The mechanism of cyclophosphamide-induced facial discomfort or upper respiratory symptoms, including facial burning, sneezing, oropharyngeal tingling, rhinorrhea, and lacrimation, has not been elucidated, but may be at least in part vagally mediated. Some authors have suggested that rapid administration predisposes to facial discomfort. However, prolonging the duration of administration during high-dose cyclophosphamide, e.g. by infusing over 2 hours rather than 1 hour, led to some improvement in 20 patients but not consistently [ ]. Further considerations include the use of anticholinergic agents.

• A 72-year old woman received carboplatin and intravenous cyclophosphamide 930 mg over 15 minutes for ovarian carcinoma [ ]. Immediately after cyclophosphamide administration, she experienced nasal burning, nasal stuffiness, and profuse lacrimation. The symptoms resolved spontaneously within 15 minutes. The preceded supportive use of intranasal ipratropium bromide markedly reduced the intensity of symptoms in the following cycles.

Endocrine

Even low-dose intravenous cyclophosphamide can cause a syndrome that resembles inappropriate secretion of antidiuretic hormone, with severe hyponatremia and symptoms of water intoxication [ , ]. A direct effect on the renal tubules is likely, but no other nephrotoxic effects have been documented.

Hematologic

Leukopenia, and less commonly thrombocytopenia or anemia, due to cyclophosphamide are typically dose-related in the therapeutic range. Cyclophosphamide-induced anemia has led to retinopathy presenting as striated hemorrhage of the retina [ ].

Relative eosinophilia and increased interleukin-4 secretion were found in one study, suggesting that an immune deviation toward a type-2 T helper cell (Th2) response can occur [ ]. The clinical relevance of these findings as regards hypersensitivity reactions is unknown.

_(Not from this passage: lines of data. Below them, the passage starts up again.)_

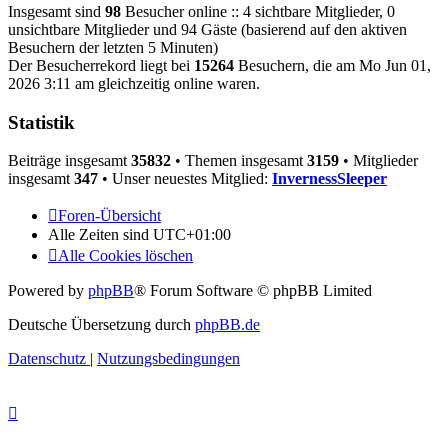
Insgesamt sind
98
Besucher online :: 4 sichtbare Mitglieder, 0
unsichtbare Mitglieder und 94 Gäste (basierend auf den aktiven
Besuchern der letzten 5 Minuten)
Der Besucherrekord liegt bei
15264
Besuchern, die am Mo Jun 01,
2026 3:11 am gleichzeitig online waren.
Statistik
Beiträge insgesamt
35832
• Themen insgesamt
3159
• Mitglieder
insgesamt
347
• Unser neuestes Mitglied:
InvernessSleeper
Foren-Übersicht
Alle Zeiten sind
UTC+01:00
Alle Cookies löschen
Powered by
phpBB
® Forum Software © phpBB Limited
Deutsche Übersetzung durch
phpBB.de
Datenschutz
|
Nutzungsbedingungen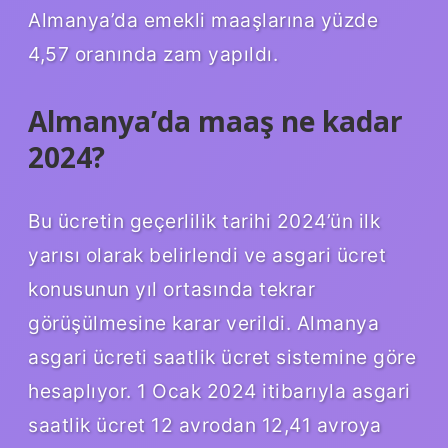
Almanya’da emekli maaşlarına yüzde
4,57 oranında zam yapıldı.
Almanya’da maaş ne kadar
2024?
Bu ücretin geçerlilik tarihi 2024’ün ilk
yarısı olarak belirlendi ve asgari ücret
konusunun yıl ortasında tekrar
görüşülmesine karar verildi. Almanya
asgari ücreti saatlik ücret sistemine göre
hesaplıyor. 1 Ocak 2024 itibarıyla asgari
saatlik ücret 12 avrodan 12,41 avroya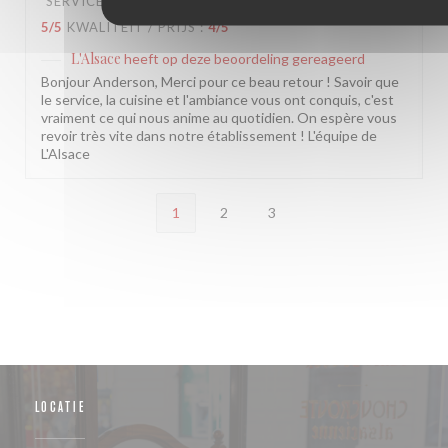
SERVICE
:
5
/5
ATMOSFEER
:
5
/5
KEUKEN
:
5
/5
KWALITEIT / PRIJS
:
4
/5
L'Alsace
heeft op deze beoordeling gereageerd
Bonjour Anderson, Merci pour ce beau retour ! Savoir que
le service, la cuisine et l'ambiance vous ont conquis, c'est
vraiment ce qui nous anime au quotidien. On espère vous
revoir très vite dans notre établissement ! L'équipe de
L'Alsace
1
2
3
LOCATIE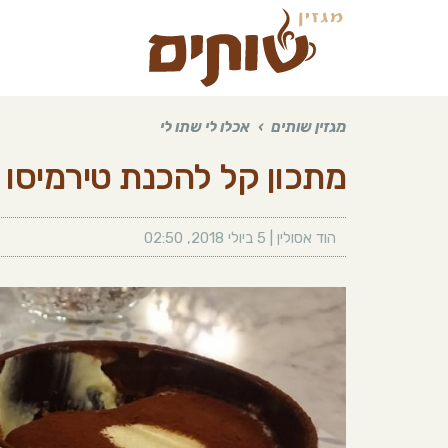
מגזין שותים
›
אכלו לי שתו לי
מתכון קל להכנת טירמיסו 
הוד אסולין
|
5 ביולי 2018
,
02:50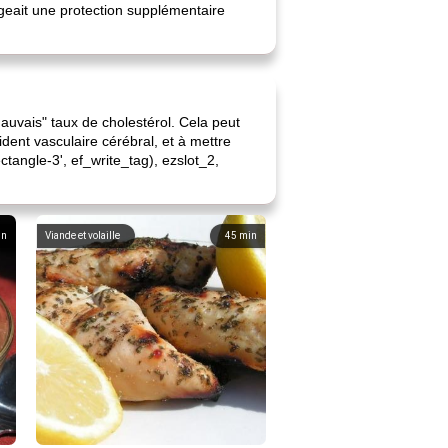
xigeait une protection supplémentaire
mauvais" taux de cholestérol. Cela peut
dent vasculaire cérébral, et à mettre
tangle-3', ef_write_tag), ezslot_2,
in
Viande et volaille
45
min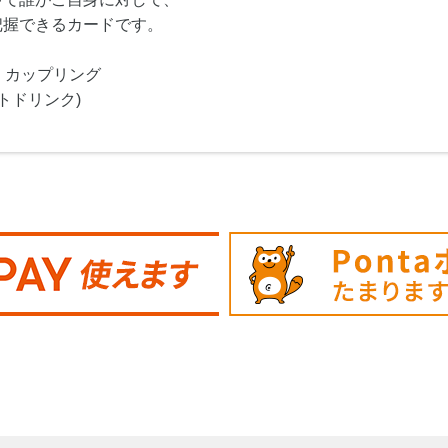
把握できるカードです。
・カップリング
トドリンク)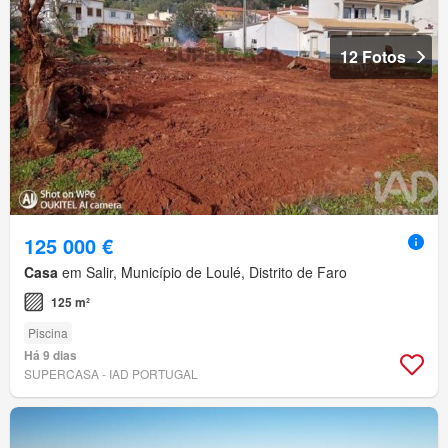
12 Fotos
125 000 €
Casa
em Salir, Município de Loulé, Distrito de Faro
125 m²
Piscina
Há 9 dias
SUPERCASA - IAD PORTUGAL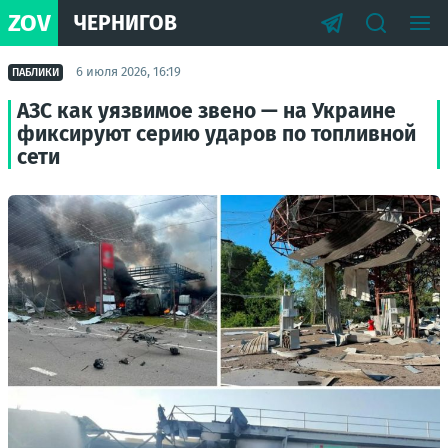
ZOV
ЧЕРНИГОВ
6 июля 2026, 16:19
ПАБЛИКИ
АЗС как уязвимое звено — на Украине
фиксируют серию ударов по топливной
сети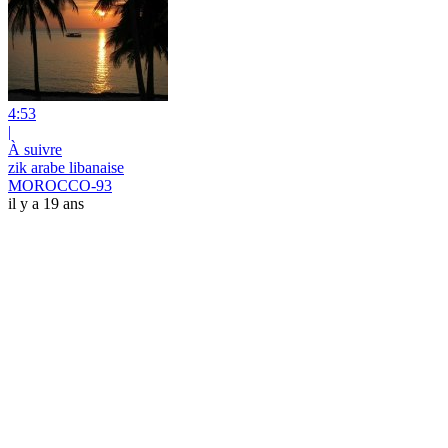
4:53
|
À suivre
zik arabe libanaise
MOROCCO-93
il y a 19 ans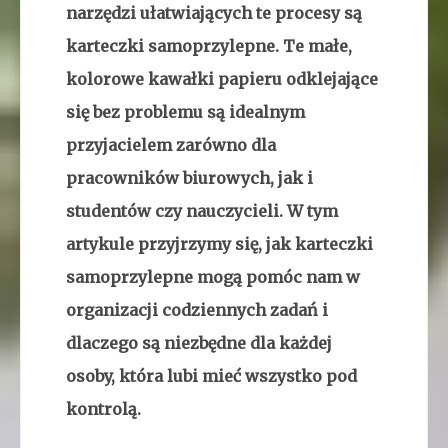
narzędzi ułatwiających te procesy są
karteczki samoprzylepne. Te małe,
kolorowe kawałki papieru odklejające
się bez problemu są idealnym
przyjacielem zarówno dla
pracowników biurowych, jak i
studentów czy nauczycieli. W tym
artykule przyjrzymy się, jak karteczki
samoprzylepne mogą pomóc nam w
organizacji codziennych zadań i
dlaczego są niezbędne dla każdej
osoby, która lubi mieć wszystko pod
kontrolą.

The idea that the degree of leukocyte suppression can be used to predict the success of adjuvant chemotherapy has been applied to combined treatment with cyclophosphamide, methotrexate, and 5-fluorouracil for breast cancer; the lower the nadir leukocyte count, the greater the incidence of metastatic disease-free survival [ ].

Mouth

Unilateral necrosis of the tongue has been attributed to cyclophosphamide [ ].

• A 62-year-old woman with invasive ductal carcinoma of the breast was treated with epirubicin and cyclophosphamide. She rapidly developed swelling and necrosis of the tongue and consequent airway obstruction necessitating tracheostomy. After excision of the necrosis, the swelling of the tongue and the airway obstruction resolved.

Because of the temporal connection between the necrosis and the chemotherapy, the authors suspected an adverse effect, although they could not exclude a paraneoplastic pathogenesis.